In den darauf folgenden Tagen haben wir uns dann intensiv um das Packen gekümmert, was dann am letzten Wochenende seinen Höhepunkt erreicht hat.
Montag und Dienstag war das Umzugsunternehmen da und hat das Haus aus- und den Container eingeräumt. Dabei stellte sich (entgegen der Schätzung durch den Zuständigen) heraus, dass wir noch reichlich Platz im Container hatten, so dass wir doch das eine oder andere Bild zusätzlich hätten mitnehmen können. Oder auch einen Kühlschrank, den wir vermutlich auf jeden Fall werden kaufen müssen.
Den Mittwoch haben wir genutzt, um das Haus einigermaßen in Ordnung zu bringen, am Donnerstag dann die Koffer endgültig gepackt, das Auto abgegeben und einen Leihwagen abgeholt, um zum Flughafen in Düsseldorf zu kommen mit unseren 8 + 2 Koffern. Dafür brauchten wir aber auch zwei Autos, aber da Erin und Hoai auch noch gefahren sind, ging das ganz gut.

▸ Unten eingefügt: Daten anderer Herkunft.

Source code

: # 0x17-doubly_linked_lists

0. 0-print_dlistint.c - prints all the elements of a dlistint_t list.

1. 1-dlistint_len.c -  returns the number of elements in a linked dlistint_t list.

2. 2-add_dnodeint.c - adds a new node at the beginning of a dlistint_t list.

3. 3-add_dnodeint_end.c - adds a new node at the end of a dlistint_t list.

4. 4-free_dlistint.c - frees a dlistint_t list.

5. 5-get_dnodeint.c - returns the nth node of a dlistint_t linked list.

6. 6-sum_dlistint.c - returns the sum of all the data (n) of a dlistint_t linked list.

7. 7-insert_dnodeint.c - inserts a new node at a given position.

Der Abflug war dann aufregend, da die vielen Koffer nicht in den Buchungsunterlagen der Fluggesellschaft aufgetaucht waren. Nach einigem Hin und Her hat aber alles geklappt.
Der Flug war dann soweit in Ordnung, wie Flüge so sind. Insbesondere der Nachtflug von Barcelona, wo wir das Flugzeug gewechselt haben, war natürlich sehr anstrengend.
Glücklicherweise waren wir etwas früher dran als erwartet und sind schnell durch die Passkontrolle gekommen (Dienstpass sei Dank). Das Gepäck kam auch schnell und vollständig. Nur bei der Sicherheitskontrolle der Koffer gab es ein kleines Problem mit den Falträdern, das aber auch schnell gelöst werden konnte.
Einen liebe Kollegin hier von der Goethe-Schule hat uns abgeholt und zum Airbnb gebracht (1 Stunde Fahrt vom Flughafen).
Inzwischen haben wir uns einigermaßen eingerichtet, zum ersten Mal eingekauft (Getränke und Frühstück) und treffen uns gleich noch mit einer ehemaligen Kollegin aus Quito.
Schon seit dem Abflug fühlt sich das ganze völlig selbstverständlich und normal an. Hier zu sein, ist einfach richtig. Das Wetter hilft natürlich…
Das Wochenende ist „frei“ (abgesehen davon, dass wir ab der kommenden Woche ein neues Airbnb benötigen bis der Container am 2.3. kommt), am Montag ist das Anmelden angesagt (Schule und Botschaft). Am Dienstag sehen wir uns zwei Objekte an, die wir dauerhaft mieten könnten (ein Haus und eine Wohnung). Weitere Pläne haben wir erst einmal nicht abgesehen von einer Kollegeneinladung am kommenden Samstag.
Am Montag geht es dann zumindest für mich los, Barbara hat noch ein wenig Zeit.